# Topology Related Functions and Attributes

In this tutorial, we are going to show how to generate topology for chains and the objects that associated with it.

In [1]:
from crimm.Modeller import TopologyLoader, ParameterLoader
from crimm.Modeller.TopoFixer import fix_chain, ResidueFixer
from crimm.Visualization import View, show_nglview_multiple
from crimm.Fetchers import fetch_rcsb



In [2]:
structure = fetch_rcsb('1DFU', include_solvent=False) 
# The warnings are expected, since all connection record involving water will be skipped



In [3]:
model = structure.models[0]
model

NGLWidget()

<Model id=1 Chains=8>
	│
	├───<Polyribonucleotide id=A Residues=19>
	├──────Description: 5S RRNA
	│
	├───<Polyribonucleotide id=B Residues=19>
	├──────Description: 5S RRNA
	│
	├───<Polypeptide(L) id=C Residues=94>
	├──────Description: RIBOSOMAL PROTEIN L25
	│
	├───<Heterogens id=D Molecules=1>
	├──────Description: MAGNESIUM ION
	│
	├───<Heterogens id=E Molecules=1>
	├──────Description: MAGNESIUM ION
	│
	├───<Heterogens id=F Molecules=1>
	├──────Description: MAGNESIUM ION
	│
	├───<Heterogens id=G Molecules=1>
	├──────Description: MAGNESIUM ION
	│
	├───<Heterogens id=H Molecules=1>
	├──────Description: MAGNESIUM ION


In [4]:
# quick check if there is any fragmented chain
for chain in model:
    if not chain.is_continuous:
        print(chain)

## Load Topology and Parameter

The example below is the temporary workflow for generating topology and parameter.
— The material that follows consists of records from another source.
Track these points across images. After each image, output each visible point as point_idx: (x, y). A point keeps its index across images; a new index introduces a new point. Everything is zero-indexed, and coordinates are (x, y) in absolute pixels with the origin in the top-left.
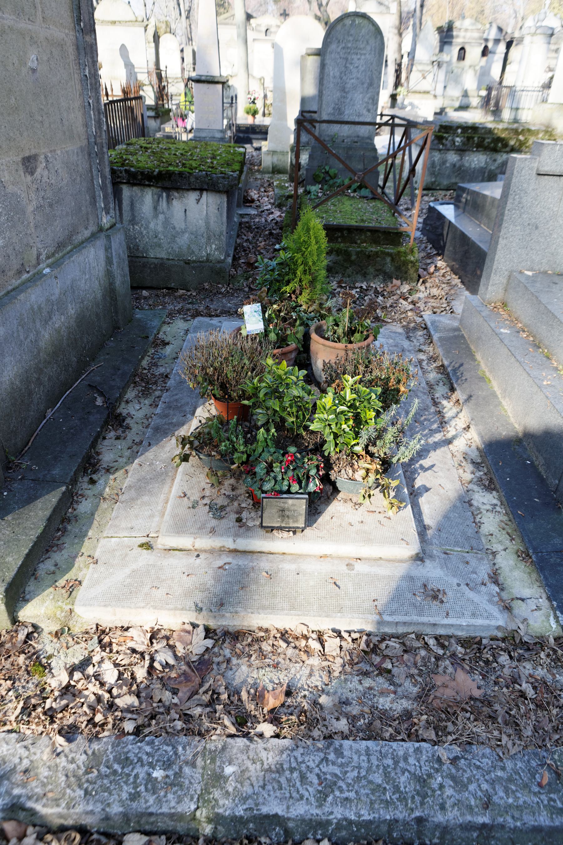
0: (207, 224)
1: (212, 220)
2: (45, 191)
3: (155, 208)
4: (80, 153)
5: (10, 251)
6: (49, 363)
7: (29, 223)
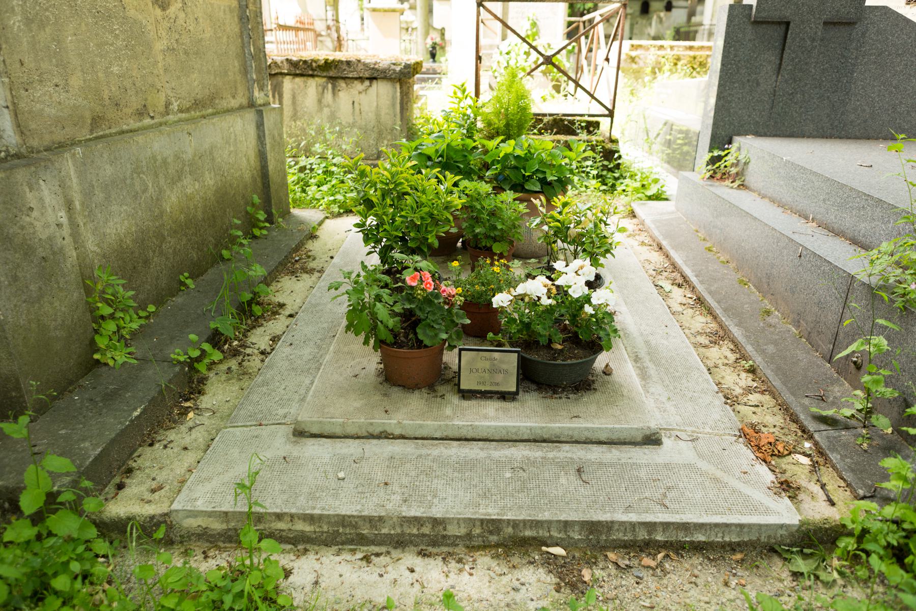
0: (378, 115)
1: (384, 111)
2: (180, 35)
3: (320, 101)
4: (228, 12)
5: (127, 83)
6: (175, 232)
7: (156, 62)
The process will be streamlined very soon. 
**NOTE**: DNA chains are not supported yet but will be supported in the future.

In [5]:
# get protein definitions
topo_p = TopologyLoader('protein')
param_p = ParameterLoader('protein')
param_p.fill_ic(topo_p)

# get RNA definitions
topo_r = TopologyLoader('nucleic')
param_r = ParameterLoader('nucleic')
param_r.fill_ic(topo_r)

The main method from the `TopologyLoader` is `generate_chain_topology()` where the identity of the terminal patches are defined. The `coerce` flag is used to apply canonical residue topology definitions to any modified ones to convert them back later when fixing the residues.

In [6]:
protein_chains = []
rna_chains = []
for chain in model:
    if chain.chain_type == 'Polypeptide(L)':
        topo_p.generate_chain_topology(
            chain, first_patch='ACE', last_patch='CT3', coerce=True
        )
        protein_chains.append(chain)
    elif chain.chain_type == 'Polyribonucleotide':
        topo_r.generate_chain_topology(chain)
        rna_chains.append(chain)

# fill ic again since we have generated patched residue definitions
param_p.fill_ic(topo_p)
param_r.fill_ic(topo_r)



In [7]:
protein_chains[0]

NGLWidget()

<Polypeptide(L) id=C Residues=94>
  Description: RIBOSOMAL PROTEIN L25


## Inspecting Individual Residues

In [8]:
first_res = protein_chains[0].residues[0]
first_res

NGLWidget()

<Residue MET het=  resseq=1 icode= >


The `missing_atoms` show what is currently missing comparing to the residue topology definition loaded onto the residue. In the case below, the missing atoms to be built correspond to the N-terminal acetylation that we specified in `first_patch='ACE'` in the generation function. 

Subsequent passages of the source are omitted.